Collected data entries:
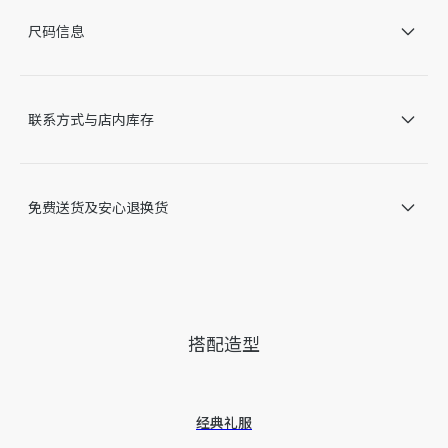
100% 桑蚕丝
尺码信息
意大利制造
因技术局限、产品改良或生产批次等原因，网站中的信息可能存
在色差、尺码误差、成分含量误差或其他细节误差，网站展示的
产品图片可能与产品实际外观不一致，以产品实物为准。如有相
联系方式与店内库存
关问题，请致电迪奥客服中心。
免费送货及安心退换货
搭配造型
经典礼服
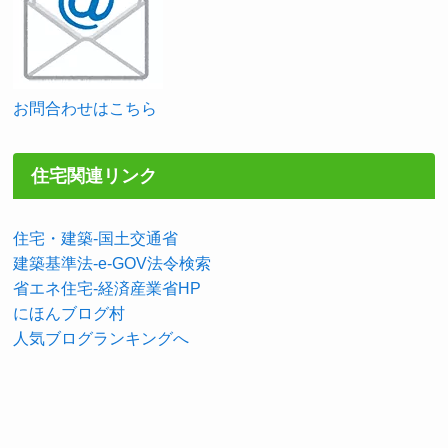
お問合わせはこちら
住宅関連リンク
住宅・建築-国土交通省
建築基準法-e-GOV法令検索
省エネ住宅-経済産業省HP
にほんブログ村
人気ブログランキングへ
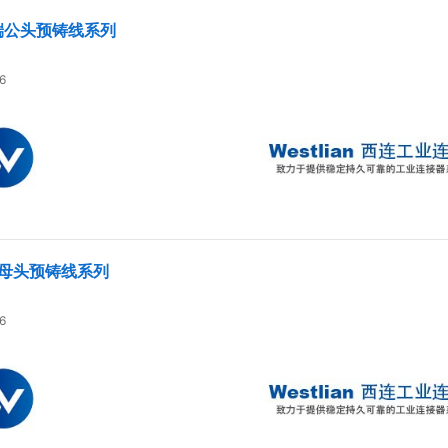
单端公头预铸线系列
6
端母头预铸线系列
6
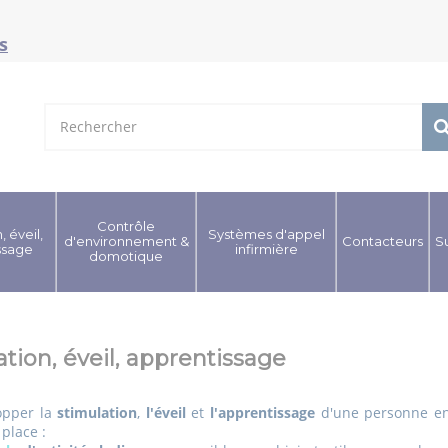
s
Contrôle
, éveil,
Systèmes d'appel
d'environnement &
Contacteurs
S
ssage
infirmière
domotique
tion, éveil, apprentissage
opper la
stimulation
,
l'éveil
et
l'apprentissage
d'une personne en
place :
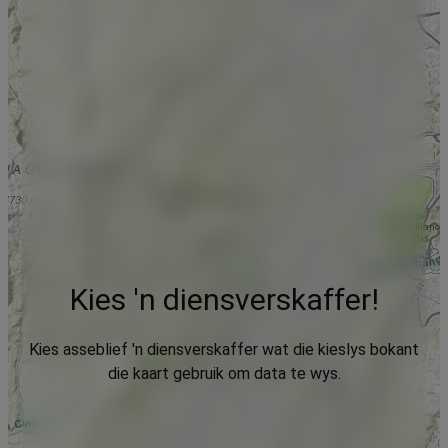
Kies 'n diensverskaffer!
Kies asseblief 'n diensverskaffer wat die kieslys bokant
die kaart gebruik om data te wys.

What you have to do:
For each record above, write out every line exactly and skip the pictures.

Solution to this task:
100% 桑蚕丝
尺码信息
意大利制造
因技术局限、产品改良或生产批次等原因，网站中的信息可能存
在色差、尺码误差、成分含量误差或其他细节误差，网站展示的
产品图片可能与产品实际外观不一致，以产品实物为准。如有相
联系方式与店内库存
关问题，请致电迪奥客服中心。
免费送货及安心退换货
搭配造型
经典礼服
お問合わせはこちら
住宅関連リンク
住宅・建築-国土交通省
建築基準法-e-GOV法令検索
省エネ住宅-経済産業省HP
にほんブログ村
人気ブログランキングへ
单端公头预铸线系列
6
端母头预铸线系列
6
s
Contrôle
, éveil,
Systèmes d'appel
d'environnement &
Contacteurs
S
ssage
infirmière
domotique
tion, éveil, apprentissage
opper la
stimulation
,
l'éveil
et
l'apprentissage
d'une personne en
place :
Kies 'n diensverskaffer!
Kies asseblief 'n diensverskaffer wat die kieslys bokant
die kaart gebruik om data te wys.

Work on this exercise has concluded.